(Lens and sensor parameters)

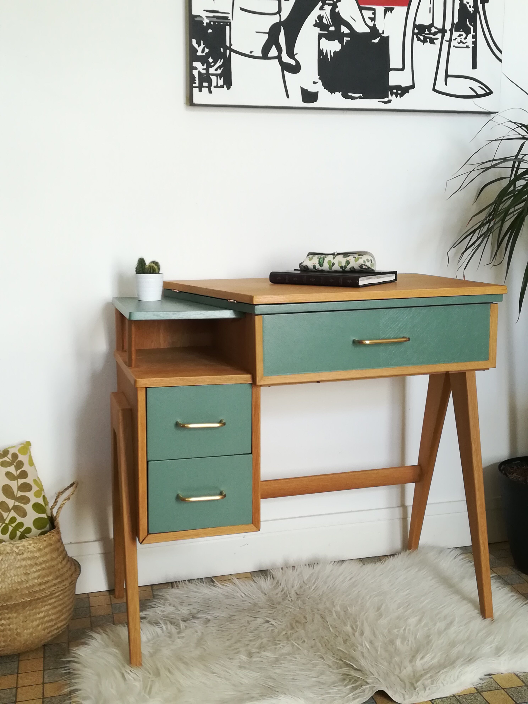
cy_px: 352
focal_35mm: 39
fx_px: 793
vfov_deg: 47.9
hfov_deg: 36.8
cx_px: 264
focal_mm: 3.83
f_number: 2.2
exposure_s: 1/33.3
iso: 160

# WRITTEN TASK:
The answer must be an exact copy of the records above, with the pictures left out.

# WORKED SOLUTION:
cy_px: 352
focal_35mm: 39
fx_px: 793
vfov_deg: 47.9
hfov_deg: 36.8
cx_px: 264
focal_mm: 3.83
f_number: 2.2
exposure_s: 1/33.3
iso: 160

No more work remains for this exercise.